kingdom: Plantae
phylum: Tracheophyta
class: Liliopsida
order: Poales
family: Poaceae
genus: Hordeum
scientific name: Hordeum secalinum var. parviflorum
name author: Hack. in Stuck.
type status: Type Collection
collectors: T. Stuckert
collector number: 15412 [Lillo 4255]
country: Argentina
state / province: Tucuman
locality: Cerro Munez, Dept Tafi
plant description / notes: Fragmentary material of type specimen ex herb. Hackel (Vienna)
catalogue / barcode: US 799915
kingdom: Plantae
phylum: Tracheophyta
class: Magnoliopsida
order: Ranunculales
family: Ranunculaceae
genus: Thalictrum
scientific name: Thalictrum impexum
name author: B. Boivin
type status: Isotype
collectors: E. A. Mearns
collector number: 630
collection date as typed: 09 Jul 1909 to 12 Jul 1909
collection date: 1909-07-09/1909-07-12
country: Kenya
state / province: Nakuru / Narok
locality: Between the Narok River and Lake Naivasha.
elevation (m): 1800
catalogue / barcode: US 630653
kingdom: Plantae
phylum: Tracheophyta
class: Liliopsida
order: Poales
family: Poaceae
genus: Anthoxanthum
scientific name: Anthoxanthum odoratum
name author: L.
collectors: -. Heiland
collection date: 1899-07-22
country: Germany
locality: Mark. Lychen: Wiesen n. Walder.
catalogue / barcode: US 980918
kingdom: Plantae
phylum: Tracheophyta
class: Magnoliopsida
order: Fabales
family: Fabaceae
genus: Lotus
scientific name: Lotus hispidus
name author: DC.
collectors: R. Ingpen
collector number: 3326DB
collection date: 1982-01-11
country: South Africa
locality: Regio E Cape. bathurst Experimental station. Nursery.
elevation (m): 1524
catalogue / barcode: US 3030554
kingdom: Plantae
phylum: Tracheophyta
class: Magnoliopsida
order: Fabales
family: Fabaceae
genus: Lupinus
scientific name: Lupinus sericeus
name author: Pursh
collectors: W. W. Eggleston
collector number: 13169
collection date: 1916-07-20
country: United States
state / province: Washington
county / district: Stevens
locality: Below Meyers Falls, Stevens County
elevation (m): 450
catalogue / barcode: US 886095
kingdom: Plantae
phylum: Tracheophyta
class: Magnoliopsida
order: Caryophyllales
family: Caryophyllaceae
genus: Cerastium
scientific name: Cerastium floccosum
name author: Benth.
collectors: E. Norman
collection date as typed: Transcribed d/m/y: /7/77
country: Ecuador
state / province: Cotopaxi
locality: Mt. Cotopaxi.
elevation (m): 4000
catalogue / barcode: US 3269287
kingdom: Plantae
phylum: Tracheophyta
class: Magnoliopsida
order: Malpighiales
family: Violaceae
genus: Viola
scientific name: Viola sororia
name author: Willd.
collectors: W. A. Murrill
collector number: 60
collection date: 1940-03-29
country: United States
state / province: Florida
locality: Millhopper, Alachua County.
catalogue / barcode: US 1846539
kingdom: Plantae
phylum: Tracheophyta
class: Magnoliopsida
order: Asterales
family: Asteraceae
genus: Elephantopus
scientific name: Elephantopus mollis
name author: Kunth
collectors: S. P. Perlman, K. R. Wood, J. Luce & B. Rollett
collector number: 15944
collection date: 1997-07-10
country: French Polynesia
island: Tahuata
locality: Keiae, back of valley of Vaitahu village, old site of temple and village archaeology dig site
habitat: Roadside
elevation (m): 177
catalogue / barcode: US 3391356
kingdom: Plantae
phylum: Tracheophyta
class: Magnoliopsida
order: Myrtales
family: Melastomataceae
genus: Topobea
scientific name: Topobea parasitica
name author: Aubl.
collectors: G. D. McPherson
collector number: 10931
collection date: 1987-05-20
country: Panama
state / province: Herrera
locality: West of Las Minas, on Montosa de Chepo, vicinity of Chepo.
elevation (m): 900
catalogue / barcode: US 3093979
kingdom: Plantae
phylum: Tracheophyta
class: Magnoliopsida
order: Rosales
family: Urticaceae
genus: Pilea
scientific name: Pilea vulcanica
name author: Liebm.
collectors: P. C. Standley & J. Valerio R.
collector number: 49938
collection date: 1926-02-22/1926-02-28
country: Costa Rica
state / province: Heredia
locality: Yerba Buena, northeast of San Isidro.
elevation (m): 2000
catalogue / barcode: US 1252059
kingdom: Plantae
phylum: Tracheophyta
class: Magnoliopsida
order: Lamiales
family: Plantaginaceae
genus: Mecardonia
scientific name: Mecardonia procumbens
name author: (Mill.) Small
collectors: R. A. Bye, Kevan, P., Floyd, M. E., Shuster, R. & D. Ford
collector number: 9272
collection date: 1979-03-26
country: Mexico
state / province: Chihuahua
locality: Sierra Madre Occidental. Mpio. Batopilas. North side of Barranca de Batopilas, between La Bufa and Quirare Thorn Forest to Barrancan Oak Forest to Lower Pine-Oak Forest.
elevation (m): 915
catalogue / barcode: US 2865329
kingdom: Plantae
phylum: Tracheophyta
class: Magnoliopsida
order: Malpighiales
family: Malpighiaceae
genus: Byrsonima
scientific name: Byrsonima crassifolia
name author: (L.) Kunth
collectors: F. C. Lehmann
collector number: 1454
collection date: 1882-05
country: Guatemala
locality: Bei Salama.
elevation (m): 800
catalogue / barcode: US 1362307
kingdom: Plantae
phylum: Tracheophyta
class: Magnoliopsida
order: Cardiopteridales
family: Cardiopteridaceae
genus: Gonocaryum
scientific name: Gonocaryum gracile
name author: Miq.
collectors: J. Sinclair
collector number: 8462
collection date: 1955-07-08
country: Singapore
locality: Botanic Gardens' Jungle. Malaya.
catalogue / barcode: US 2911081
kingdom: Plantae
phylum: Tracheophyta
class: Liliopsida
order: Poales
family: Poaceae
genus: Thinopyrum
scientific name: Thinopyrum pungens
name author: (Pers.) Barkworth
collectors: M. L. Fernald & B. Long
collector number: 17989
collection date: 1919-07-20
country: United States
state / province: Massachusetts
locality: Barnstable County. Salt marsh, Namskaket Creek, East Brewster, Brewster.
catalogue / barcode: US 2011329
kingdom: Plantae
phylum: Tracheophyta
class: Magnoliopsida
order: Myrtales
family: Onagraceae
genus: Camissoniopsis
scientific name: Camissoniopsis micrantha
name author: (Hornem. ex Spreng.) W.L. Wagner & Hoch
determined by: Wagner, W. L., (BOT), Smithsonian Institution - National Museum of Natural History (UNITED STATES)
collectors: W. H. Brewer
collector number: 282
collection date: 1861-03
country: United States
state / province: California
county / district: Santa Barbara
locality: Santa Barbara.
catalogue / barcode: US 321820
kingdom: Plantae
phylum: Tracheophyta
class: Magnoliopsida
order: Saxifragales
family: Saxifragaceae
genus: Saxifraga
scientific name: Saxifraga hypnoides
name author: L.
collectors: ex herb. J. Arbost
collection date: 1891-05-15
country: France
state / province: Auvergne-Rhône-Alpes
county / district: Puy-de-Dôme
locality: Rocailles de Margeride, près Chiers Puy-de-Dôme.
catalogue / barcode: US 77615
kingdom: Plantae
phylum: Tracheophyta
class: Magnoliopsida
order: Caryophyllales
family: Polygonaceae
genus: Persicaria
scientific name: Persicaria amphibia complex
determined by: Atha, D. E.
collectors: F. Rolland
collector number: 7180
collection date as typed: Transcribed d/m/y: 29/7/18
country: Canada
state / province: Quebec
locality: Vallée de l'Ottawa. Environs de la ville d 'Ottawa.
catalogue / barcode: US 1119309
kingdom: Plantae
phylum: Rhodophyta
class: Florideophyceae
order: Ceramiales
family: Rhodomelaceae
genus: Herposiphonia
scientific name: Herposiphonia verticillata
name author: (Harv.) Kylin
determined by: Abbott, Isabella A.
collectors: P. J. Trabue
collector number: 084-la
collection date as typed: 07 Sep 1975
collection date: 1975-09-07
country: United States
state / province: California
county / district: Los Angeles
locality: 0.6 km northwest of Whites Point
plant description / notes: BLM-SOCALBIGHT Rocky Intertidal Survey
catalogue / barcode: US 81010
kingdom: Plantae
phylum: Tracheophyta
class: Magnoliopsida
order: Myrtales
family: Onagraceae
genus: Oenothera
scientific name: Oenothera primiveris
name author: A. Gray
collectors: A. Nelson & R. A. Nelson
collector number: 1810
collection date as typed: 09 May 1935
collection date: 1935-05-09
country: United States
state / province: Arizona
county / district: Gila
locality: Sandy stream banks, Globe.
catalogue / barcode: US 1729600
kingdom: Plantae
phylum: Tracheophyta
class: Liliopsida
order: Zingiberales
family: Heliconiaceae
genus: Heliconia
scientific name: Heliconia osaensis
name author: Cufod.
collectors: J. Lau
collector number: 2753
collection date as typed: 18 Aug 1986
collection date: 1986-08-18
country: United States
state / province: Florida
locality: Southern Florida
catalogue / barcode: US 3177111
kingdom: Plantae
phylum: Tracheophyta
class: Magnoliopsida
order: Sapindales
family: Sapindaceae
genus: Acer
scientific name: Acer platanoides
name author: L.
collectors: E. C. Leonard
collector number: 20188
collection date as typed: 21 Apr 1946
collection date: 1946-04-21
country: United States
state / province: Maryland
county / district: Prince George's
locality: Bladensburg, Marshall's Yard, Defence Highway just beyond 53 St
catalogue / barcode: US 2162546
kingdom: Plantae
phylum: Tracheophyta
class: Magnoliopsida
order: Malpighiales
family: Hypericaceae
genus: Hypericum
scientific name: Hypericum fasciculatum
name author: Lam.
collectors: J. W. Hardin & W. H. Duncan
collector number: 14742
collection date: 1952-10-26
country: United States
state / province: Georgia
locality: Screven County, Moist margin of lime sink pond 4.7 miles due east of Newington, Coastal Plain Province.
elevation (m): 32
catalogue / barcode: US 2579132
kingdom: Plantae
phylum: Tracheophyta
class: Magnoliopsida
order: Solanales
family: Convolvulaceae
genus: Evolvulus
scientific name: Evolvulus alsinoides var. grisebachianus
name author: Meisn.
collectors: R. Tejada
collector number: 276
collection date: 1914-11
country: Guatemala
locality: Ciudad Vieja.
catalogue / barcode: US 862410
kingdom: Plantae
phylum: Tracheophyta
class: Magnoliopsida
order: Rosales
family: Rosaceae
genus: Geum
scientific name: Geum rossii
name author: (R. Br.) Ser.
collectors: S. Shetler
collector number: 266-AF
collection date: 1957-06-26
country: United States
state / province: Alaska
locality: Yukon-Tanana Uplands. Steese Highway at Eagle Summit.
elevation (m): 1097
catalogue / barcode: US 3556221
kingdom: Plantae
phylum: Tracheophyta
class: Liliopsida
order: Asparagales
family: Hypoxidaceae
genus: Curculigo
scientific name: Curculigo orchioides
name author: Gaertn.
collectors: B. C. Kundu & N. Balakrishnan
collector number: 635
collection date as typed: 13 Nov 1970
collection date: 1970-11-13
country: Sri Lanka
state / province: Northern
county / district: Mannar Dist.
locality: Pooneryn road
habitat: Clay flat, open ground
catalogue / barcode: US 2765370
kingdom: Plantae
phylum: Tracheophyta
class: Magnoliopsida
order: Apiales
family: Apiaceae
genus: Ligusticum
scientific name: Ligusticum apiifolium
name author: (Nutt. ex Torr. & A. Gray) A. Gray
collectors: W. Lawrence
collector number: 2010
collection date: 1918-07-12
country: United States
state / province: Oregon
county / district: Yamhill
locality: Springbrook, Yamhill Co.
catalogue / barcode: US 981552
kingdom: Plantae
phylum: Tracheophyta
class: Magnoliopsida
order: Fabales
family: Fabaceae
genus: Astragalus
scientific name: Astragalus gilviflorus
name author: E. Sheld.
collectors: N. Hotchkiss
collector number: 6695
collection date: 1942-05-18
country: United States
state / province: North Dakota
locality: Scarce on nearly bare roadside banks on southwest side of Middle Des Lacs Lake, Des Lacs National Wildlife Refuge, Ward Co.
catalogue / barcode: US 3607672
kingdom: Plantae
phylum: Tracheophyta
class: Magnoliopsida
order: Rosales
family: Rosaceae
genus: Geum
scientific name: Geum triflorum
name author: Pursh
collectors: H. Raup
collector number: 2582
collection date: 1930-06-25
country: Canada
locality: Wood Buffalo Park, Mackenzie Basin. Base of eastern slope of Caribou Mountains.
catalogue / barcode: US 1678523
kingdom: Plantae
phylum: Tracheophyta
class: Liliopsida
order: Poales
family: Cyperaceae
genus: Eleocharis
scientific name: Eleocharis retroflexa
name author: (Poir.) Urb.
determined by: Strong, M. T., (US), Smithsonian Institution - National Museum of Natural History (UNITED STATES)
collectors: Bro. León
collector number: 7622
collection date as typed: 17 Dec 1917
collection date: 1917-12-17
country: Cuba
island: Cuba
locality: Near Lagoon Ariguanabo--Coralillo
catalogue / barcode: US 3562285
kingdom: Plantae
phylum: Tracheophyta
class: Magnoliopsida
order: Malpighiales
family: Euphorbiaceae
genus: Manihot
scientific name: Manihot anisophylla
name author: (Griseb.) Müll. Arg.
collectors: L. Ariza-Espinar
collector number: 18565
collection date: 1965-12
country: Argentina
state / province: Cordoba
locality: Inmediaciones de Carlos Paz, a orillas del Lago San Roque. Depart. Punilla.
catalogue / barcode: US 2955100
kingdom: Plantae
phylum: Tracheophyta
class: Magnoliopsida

_ _ _ _

● Description of the task: Repeat the lines of the records word for word, from the line containing "genus: Byrsonima" through the line containing "state / province: Quebec", including both of those lines.

● Output for this exercise:
genus: Byrsonima
scientific name: Byrsonima crassifolia
name author: (L.) Kunth
collectors: F. C. Lehmann
collector number: 1454
collection date: 1882-05
country: Guatemala
locality: Bei Salama.
elevation (m): 800
catalogue / barcode: US 1362307
kingdom: Plantae
phylum: Tracheophyta
class: Magnoliopsida
order: Cardiopteridales
family: Cardiopteridaceae
genus: Gonocaryum
scientific name: Gonocaryum gracile
name author: Miq.
collectors: J. Sinclair
collector number: 8462
collection date: 1955-07-08
country: Singapore
locality: Botanic Gardens' Jungle. Malaya.
catalogue / barcode: US 2911081
kingdom: Plantae
phylum: Tracheophyta
class: Liliopsida
order: Poales
family: Poaceae
genus: Thinopyrum
scientific name: Thinopyrum pungens
name author: (Pers.) Barkworth
collectors: M. L. Fernald & B. Long
collector number: 17989
collection date: 1919-07-20
country: United States
state / province: Massachusetts
locality: Barnstable County. Salt marsh, Namskaket Creek, East Brewster, Brewster.
catalogue / barcode: US 2011329
kingdom: Plantae
phylum: Tracheophyta
class: Magnoliopsida
order: Myrtales
family: Onagraceae
genus: Camissoniopsis
scientific name: Camissoniopsis micrantha
name author: (Hornem. ex Spreng.) W.L. Wagner & Hoch
determined by: Wagner, W. L., (BOT), Smithsonian Institution - National Museum of Natural History (UNITED STATES)
collectors: W. H. Brewer
collector number: 282
collection date: 1861-03
country: United States
state / province: California
county / district: Santa Barbara
locality: Santa Barbara.
catalogue / barcode: US 321820
kingdom: Plantae
phylum: Tracheophyta
class: Magnoliopsida
order: Saxifragales
family: Saxifragaceae
genus: Saxifraga
scientific name: Saxifraga hypnoides
name author: L.
collectors: ex herb. J. Arbost
collection date: 1891-05-15
country: France
state / province: Auvergne-Rhône-Alpes
county / district: Puy-de-Dôme
locality: Rocailles de Margeride, près Chiers Puy-de-Dôme.
catalogue / barcode: US 77615
kingdom: Plantae
phylum: Tracheophyta
class: Magnoliopsida
order: Caryophyllales
family: Polygonaceae
genus: Persicaria
scientific name: Persicaria amphibia complex
determined by: Atha, D. E.
collectors: F. Rolland
collector number: 7180
collection date as typed: Transcribed d/m/y: 29/7/18
country: Canada
state / province: Quebec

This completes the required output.